==== Information given

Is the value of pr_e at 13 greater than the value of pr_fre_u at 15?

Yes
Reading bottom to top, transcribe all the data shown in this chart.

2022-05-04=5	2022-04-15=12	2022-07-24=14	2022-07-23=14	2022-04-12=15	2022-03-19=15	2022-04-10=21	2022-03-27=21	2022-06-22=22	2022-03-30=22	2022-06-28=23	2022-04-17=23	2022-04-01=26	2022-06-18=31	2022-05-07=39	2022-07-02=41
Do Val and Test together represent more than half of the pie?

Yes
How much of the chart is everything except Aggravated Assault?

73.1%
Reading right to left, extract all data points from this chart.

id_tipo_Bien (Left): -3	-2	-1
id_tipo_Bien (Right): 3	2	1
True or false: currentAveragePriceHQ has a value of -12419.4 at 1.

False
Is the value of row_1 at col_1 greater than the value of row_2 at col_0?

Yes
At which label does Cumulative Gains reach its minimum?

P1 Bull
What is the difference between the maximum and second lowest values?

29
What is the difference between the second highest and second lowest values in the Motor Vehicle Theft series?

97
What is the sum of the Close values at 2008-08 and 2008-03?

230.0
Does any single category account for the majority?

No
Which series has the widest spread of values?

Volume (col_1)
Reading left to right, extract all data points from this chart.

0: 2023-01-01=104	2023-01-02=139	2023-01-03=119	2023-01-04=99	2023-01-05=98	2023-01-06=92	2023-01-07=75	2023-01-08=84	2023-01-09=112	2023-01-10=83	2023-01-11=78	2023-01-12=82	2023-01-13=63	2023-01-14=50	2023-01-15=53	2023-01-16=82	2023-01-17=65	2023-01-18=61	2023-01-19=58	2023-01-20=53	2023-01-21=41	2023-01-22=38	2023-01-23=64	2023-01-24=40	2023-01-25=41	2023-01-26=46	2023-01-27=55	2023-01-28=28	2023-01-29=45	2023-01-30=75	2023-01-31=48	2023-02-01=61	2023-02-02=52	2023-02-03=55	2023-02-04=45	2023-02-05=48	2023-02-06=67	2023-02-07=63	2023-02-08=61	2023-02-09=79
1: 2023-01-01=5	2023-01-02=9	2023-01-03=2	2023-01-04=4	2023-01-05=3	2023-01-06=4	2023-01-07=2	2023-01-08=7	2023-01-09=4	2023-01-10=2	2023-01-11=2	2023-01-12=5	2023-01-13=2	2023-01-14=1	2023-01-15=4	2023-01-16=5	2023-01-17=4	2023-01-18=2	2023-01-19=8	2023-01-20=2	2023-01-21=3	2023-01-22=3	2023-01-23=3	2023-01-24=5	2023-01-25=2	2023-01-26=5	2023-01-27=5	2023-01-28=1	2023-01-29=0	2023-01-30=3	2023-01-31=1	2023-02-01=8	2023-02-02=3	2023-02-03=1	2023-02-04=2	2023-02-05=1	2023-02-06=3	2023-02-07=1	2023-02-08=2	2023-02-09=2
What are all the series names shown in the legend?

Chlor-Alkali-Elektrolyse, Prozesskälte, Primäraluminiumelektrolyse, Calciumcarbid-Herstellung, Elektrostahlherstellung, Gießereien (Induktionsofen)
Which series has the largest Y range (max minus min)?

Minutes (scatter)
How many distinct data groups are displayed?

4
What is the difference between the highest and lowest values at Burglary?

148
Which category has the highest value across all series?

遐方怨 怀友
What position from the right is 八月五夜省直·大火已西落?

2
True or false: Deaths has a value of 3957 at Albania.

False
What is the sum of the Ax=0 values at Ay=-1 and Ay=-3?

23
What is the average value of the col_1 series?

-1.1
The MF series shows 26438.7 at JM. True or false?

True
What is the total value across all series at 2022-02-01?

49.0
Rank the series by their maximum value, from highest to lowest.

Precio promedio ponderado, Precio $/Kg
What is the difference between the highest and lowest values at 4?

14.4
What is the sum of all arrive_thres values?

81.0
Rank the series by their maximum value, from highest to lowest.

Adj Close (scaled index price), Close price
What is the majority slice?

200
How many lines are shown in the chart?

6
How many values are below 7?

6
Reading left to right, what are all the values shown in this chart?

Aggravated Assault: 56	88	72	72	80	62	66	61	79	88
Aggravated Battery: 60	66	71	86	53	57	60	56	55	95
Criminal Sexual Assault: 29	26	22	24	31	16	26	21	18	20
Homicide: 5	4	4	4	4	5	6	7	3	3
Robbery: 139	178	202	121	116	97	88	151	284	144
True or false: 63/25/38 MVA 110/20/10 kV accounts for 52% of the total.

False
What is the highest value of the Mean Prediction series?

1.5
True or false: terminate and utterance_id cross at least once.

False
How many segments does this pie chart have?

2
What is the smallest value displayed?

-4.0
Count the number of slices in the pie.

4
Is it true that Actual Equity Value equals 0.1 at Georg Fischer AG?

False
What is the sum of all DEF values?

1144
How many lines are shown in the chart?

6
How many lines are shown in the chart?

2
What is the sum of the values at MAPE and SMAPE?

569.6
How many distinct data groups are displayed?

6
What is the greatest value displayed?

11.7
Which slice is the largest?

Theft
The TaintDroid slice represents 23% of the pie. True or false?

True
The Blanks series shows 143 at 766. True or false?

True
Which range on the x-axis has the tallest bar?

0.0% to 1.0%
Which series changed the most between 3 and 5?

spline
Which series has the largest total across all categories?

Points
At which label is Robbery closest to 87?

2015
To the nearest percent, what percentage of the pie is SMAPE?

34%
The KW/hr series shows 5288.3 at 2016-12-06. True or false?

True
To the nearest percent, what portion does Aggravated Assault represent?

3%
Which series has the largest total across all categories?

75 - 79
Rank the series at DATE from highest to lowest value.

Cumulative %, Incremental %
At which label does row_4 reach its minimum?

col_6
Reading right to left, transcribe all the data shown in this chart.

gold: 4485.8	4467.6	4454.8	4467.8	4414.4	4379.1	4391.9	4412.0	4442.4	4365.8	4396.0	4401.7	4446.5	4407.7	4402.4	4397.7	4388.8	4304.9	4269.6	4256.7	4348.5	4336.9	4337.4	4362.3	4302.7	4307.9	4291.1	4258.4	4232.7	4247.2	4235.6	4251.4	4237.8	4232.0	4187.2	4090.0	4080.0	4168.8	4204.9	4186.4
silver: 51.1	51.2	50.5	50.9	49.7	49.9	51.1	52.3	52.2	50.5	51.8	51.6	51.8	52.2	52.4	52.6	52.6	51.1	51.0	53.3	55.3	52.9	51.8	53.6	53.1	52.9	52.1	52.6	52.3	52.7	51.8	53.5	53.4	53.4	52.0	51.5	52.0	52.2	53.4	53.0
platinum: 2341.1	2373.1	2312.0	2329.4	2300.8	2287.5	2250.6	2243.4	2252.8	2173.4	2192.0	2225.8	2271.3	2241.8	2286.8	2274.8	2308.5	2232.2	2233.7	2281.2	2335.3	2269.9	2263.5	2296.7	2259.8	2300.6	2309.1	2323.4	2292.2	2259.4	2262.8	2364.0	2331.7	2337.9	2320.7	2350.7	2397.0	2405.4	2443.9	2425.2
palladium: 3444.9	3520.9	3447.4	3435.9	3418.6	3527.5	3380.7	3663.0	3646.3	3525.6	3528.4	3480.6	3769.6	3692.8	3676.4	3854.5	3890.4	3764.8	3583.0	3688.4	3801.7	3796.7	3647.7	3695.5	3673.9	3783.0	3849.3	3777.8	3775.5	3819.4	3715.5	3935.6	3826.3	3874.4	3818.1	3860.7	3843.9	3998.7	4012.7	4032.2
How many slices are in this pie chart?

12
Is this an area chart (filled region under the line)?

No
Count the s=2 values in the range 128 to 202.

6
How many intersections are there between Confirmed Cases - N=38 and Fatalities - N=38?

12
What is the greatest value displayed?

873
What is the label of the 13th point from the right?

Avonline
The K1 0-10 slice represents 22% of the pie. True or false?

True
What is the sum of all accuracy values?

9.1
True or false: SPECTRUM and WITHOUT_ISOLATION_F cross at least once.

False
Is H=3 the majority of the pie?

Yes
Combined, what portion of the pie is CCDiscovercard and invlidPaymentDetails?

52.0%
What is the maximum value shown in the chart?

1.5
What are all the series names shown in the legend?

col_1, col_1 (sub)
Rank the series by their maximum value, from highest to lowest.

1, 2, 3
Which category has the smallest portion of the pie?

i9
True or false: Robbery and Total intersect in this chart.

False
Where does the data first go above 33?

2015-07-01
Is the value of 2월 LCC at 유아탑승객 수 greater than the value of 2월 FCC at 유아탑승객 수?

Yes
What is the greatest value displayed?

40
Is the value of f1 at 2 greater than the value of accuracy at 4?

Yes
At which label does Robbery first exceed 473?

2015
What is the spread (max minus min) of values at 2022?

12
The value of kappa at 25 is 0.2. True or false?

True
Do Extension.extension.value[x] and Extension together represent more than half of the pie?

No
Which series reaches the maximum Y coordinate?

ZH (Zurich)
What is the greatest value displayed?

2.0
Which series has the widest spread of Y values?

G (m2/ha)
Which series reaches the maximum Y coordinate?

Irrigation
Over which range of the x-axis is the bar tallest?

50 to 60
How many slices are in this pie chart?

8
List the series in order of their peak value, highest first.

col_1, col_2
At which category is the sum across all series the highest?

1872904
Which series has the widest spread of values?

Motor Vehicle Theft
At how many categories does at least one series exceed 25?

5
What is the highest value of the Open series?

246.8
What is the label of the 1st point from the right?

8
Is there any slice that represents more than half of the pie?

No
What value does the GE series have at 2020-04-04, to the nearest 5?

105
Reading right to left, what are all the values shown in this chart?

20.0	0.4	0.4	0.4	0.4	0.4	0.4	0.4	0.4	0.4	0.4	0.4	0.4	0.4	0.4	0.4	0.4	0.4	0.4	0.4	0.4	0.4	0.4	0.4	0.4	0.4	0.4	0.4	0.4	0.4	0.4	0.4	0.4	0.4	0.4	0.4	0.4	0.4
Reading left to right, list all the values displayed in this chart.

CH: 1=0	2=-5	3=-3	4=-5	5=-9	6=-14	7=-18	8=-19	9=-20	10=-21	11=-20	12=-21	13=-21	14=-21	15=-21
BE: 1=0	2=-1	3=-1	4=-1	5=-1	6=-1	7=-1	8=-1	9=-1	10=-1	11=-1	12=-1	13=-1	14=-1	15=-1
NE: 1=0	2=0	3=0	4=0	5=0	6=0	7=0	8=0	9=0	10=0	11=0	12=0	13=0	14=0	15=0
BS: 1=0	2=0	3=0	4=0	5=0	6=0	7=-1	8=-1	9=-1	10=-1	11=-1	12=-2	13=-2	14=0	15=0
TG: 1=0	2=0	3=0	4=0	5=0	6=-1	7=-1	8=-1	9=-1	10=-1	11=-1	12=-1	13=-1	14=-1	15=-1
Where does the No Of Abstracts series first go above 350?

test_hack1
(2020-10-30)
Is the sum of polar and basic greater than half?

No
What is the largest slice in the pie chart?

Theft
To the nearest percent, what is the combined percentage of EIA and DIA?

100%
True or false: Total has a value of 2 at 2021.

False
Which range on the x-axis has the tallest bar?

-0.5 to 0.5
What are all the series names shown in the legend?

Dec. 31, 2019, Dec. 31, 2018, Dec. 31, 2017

========

Exercise: Set out as a numbered list every line from the one containing "Dec. 31, 2019, Dec. 31, 2018, Dec. 31, 2017" through the last line of the records, skipping any blank lines.

Problem solution:
1. Dec. 31, 2019, Dec. 31, 2018, Dec. 31, 2017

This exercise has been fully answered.